Esa película no es cine, y mucho menos cine latinoamericano, es más bien un producto planificado con muy poca inteligencia y originalidad, con la mentalidad de la industria norteamericana del entretenimiento, y dirigida al sub-continente que ahora no sólo quiere ser conquistado por los gringos, sino que, peor aún, por los latinos que viven en el país de la cultura artificial y empaquetada al vacío.
I.M.

Sex and the city, de Michael Patrick King

Monumento a la Banalidad y al mal cine

Uno de los momentos más emotivos de esta película es cuando la protagonista le regala a su asistente una cartera de marca. La música, los planos, los diálogos y las actuaciones,  dan cuanta de lo emocionalmente significativa que era la situación.
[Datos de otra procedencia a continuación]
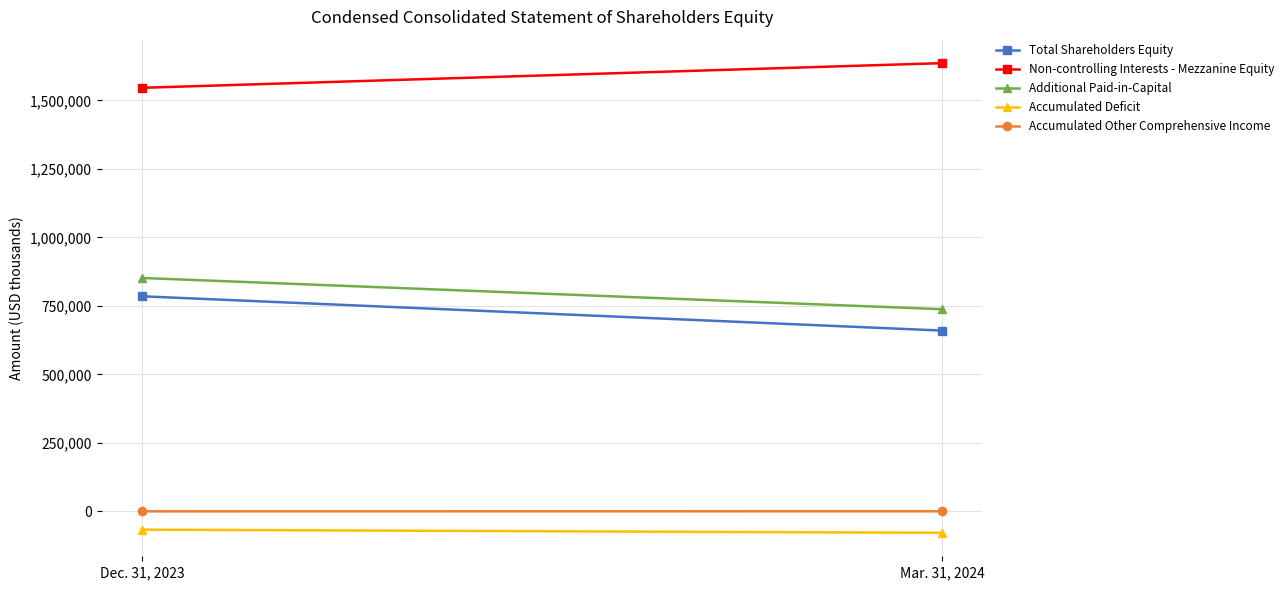

Which category has the lowest value across all series?

Mar. 31, 2024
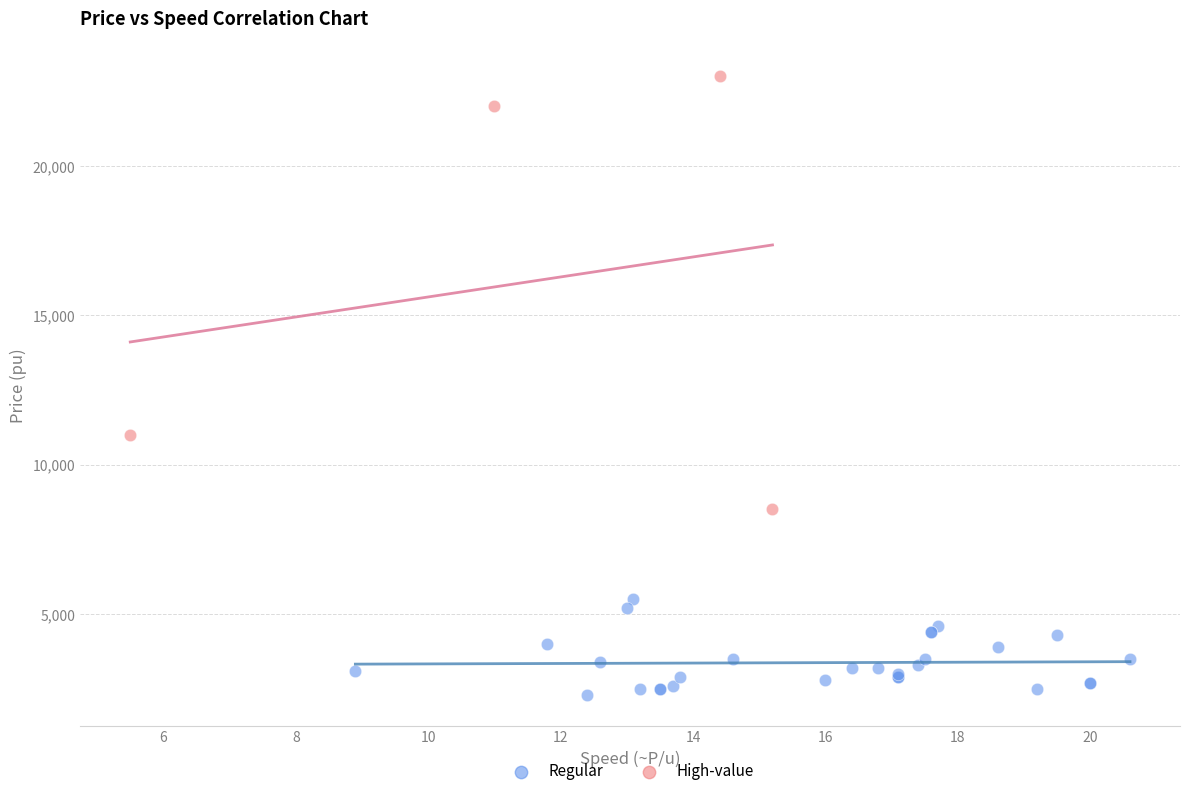

Which series contains the lowest Y value?

Regular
Y así toda la película gira en torno a las posesiones materiales, más que al sexo, que poco de eso hay, o al amor, que estas cuatro mujeres escasamente saben qué es.

La célebre serie televisiva de HBO, que tuvo seis exitosas temporadas (1998 – 2004), en la pantalla grande no se ve ni célebre ni exitosa, es más bien un monumento a sí misma, a la superficialidad de sus protagonistas en particular y de las mujeres norteamericanas en general. Porque no es una cosa que tenga que ver con tener poder adquisitivo o no, pues a esa mujer que le regalaron la cartera, con su sueldo de aspirante a asistente alquilaba carteras de marca, lo cual de por sí ya es una monumental aberración.